Dichosos los que trabajan por la paz…

Por: Miguel Jacinto

"Dichosos los que trabajan por la paz, porque serán llamados hijos de Dios". Mateo 5:9 (NVI)

Recientemente el estado de Israel firmó un convenio de paz con los Emiratos Árabes Unidos y Bahrein. Este acuerdo sirve como una plataforma para trabajar con otros países de la región y encontrar un entendimiento y colaboración con el estado de Israel. La región ha estado en constante ebullición desde que el estado de Israel fue instaurado en 1948. Los antecedentes bíblicos demuestran que Dios entregó a Canaán a los israelitas como resultado de las promesas a Abraham. Dios permitió la deportación de Israel en el año 70 D.C. en manos del general romano Tito como disciplina por haber rechazado a Jesús como su rey mesiánico. Sin embargo, Dios los regresó a su tierra y los árabes se han opuesto desde entonces.

Lo asombroso de todo esto, es que Israel es el único estado democrático en la región. Todos los países que le rodean son gobernados por reyes o príncipes musulmanes. La base de Israel para buscar la paz con sus vecinos se encuentra en Ezequiel 28:25 que dice: “Así ha dicho Jehová el Señor: Cuando recoja a la casa de Israel de los pueblos entre los cuales está esparcida, entonces me santificaré en ellos ante los ojos de las naciones, y habitarán en su tierra, la cual di a mi siervo Jacob”. Dios ha cumplido la promesa a Israel trayéndolos de regreso para habitar en su tierra. Israel es una nación elegida por Dios para mostrar su poder a las naciones. Ahora le corresponde a Israel extender la mano a sus vecinos para vivir en paz.

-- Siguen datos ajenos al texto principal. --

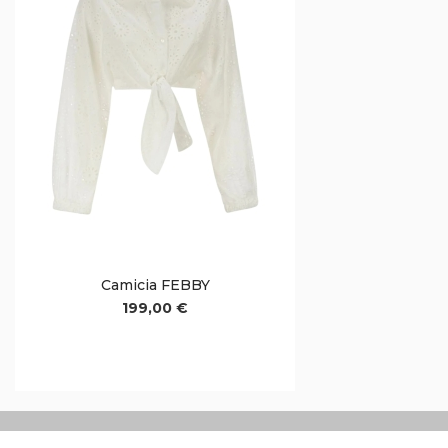
Camicia FEBBY
199,00 €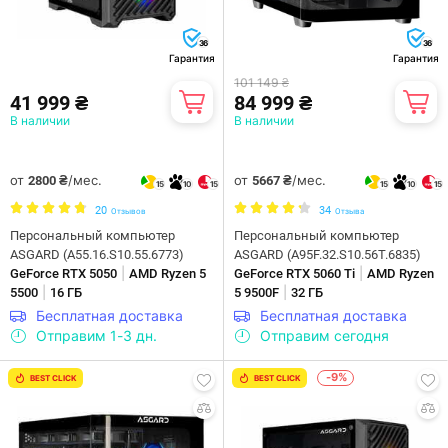
36
36
Гарантия
Гарантия
101 149 ₴
41 999 ₴
84 999 ₴
В наличии
В наличии
от
/мес.
от
/мес.
2800 ₴
5667 ₴
15
10
15
15
10
15
20
34
Отзывов
Отзыва
Персональный компьютер
Персональный компьютер
ASGARD (A55.16.S10.55.6773)
ASGARD (A95F.32.S10.56T.6835)
|
|
GeForce RTX 5050
AMD Ryzen 5
GeForce RTX 5060 Ti
AMD Ryzen
|
|
5500
16 ГБ
5 9500F
32 ГБ
Бесплатная доставка
Бесплатная доставка
Отправим 1-3 дн.
Отправим сегодня
-9%
BEST CLICK
BEST CLICK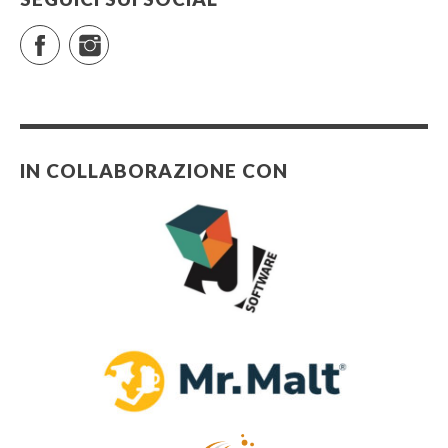
Facebook
Instagram
IN COLLABORAZIONE CON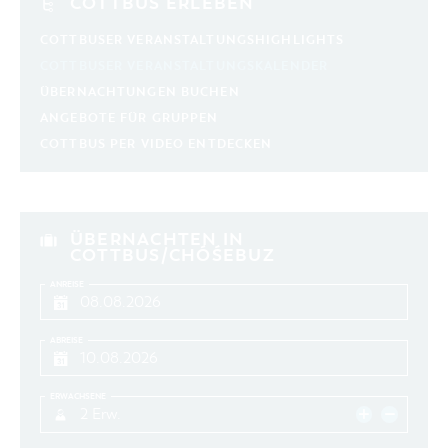
COTTBUS ERLEBEN
COTTBUSER VERANSTALTUNGSHIGHLIGHTS
COTTBUSER VERANSTALTUNGSKALENDER
ÜBERNACHTUNGEN BUCHEN
ANGEBOTE FÜR GRUPPEN
COTTBUS PER VIDEO ENTDECKEN
ÜBERNACHTEN IN
COTTBUS/CHÓŚEBUZ
ANREISE
ABREISE
ERWACHSENE
2 Erw.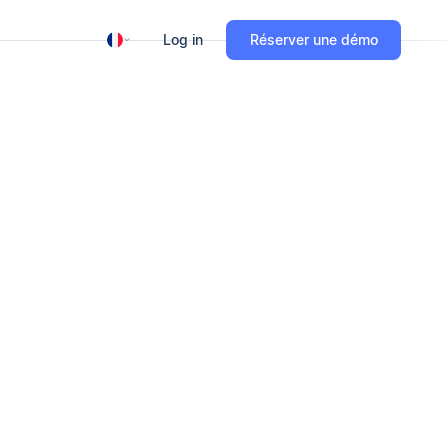
Log in
Réserver une démo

Jesús exhorta a sus discípulos, en el sermón de la montaña, a buscar la paz para testimonio de que son hijos de Dios. El modelo por excelencia del verdadero pacificador es Jesús mismo, pues Él vino a hacer la paz entre el Dios santo y el hombre pecador. Jesús dijo: “La paz os dejo, mi paz os doy; no os la doy como el mundo os la da… “ (Juan 14:27). El costo de la paz, que Jesús logró, fue su propia vida. Su muerte en la cruz expió nuestros pecados que nos separaban de la santidad del Padre. El mundo nos da una paz temporal y frágil expuesta a romperse o destruirse, pero la paz que Jesús nos da es una paz eterna que nos permite una relación de amor con el Padre.

Amigo, si usted todavía no ha experimentado la paz que Jesús ofrece, no espere más. Dios quiere que todos nos beneficiemos del sacrificio de su Hijo en la cruz. El le ofrece borrar todos sus pecados y hacerle una nueva persona. No importa su pasado, hoy mismo haga la siguiente oración creyendo en su corazón: Padre eterno, reconozco que soy pecador y merezco tu castigo eterno. Me arrepiento de todos mis pecados. Te pido que me limpies con la sangre de tu hijo Jesucristo. De ahora en adelante, me comprometo a servirte toda mi vida hasta que tú me llames a Tu presencia. En el nombre de Jesús. Amen.